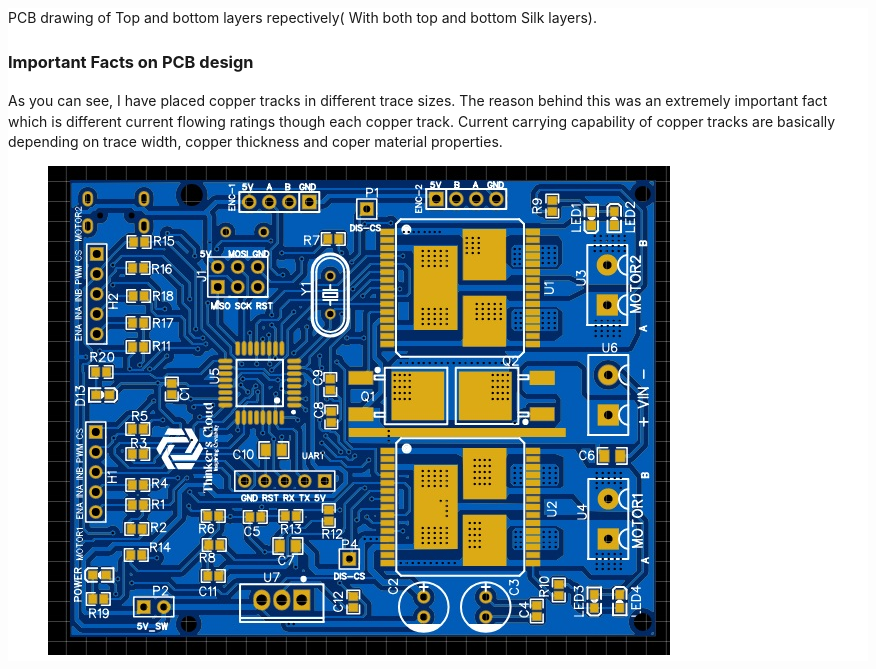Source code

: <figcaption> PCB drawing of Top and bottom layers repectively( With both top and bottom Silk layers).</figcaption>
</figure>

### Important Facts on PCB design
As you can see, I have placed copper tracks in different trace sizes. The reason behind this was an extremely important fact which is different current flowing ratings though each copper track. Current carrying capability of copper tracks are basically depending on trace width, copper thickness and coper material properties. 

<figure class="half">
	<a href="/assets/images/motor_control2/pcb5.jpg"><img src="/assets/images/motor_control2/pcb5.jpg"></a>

____________

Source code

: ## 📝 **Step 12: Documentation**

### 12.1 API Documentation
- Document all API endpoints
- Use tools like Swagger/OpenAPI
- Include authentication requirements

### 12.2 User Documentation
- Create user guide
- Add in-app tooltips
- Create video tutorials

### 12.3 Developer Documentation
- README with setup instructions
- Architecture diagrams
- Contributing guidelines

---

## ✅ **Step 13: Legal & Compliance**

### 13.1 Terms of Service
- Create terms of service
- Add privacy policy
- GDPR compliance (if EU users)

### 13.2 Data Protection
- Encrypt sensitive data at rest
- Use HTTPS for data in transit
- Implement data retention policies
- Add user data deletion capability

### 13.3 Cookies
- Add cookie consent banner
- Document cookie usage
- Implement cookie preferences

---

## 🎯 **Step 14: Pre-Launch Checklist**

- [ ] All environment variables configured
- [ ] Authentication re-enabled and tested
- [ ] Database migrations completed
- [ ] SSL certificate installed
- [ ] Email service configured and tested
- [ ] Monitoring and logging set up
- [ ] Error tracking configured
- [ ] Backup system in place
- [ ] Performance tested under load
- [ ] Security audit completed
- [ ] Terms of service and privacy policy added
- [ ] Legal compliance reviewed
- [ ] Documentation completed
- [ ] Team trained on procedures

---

____________

WHAT IS BEING ASKED. Set down, unchanged, only those lines above that fall between the line with "- Encrypt sensitive data at rest" and the line with "- [ ] Authentication re-enabled and tested", the two end lines included.

WRITTEN REPLY.
- Encrypt sensitive data at rest
- Use HTTPS for data in transit
- Implement data retention policies
- Add user data deletion capability

### 13.3 Cookies
- Add cookie consent banner
- Document cookie usage
- Implement cookie preferences

---

## 🎯 **Step 14: Pre-Launch Checklist**

- [ ] All environment variables configured
- [ ] Authentication re-enabled and tested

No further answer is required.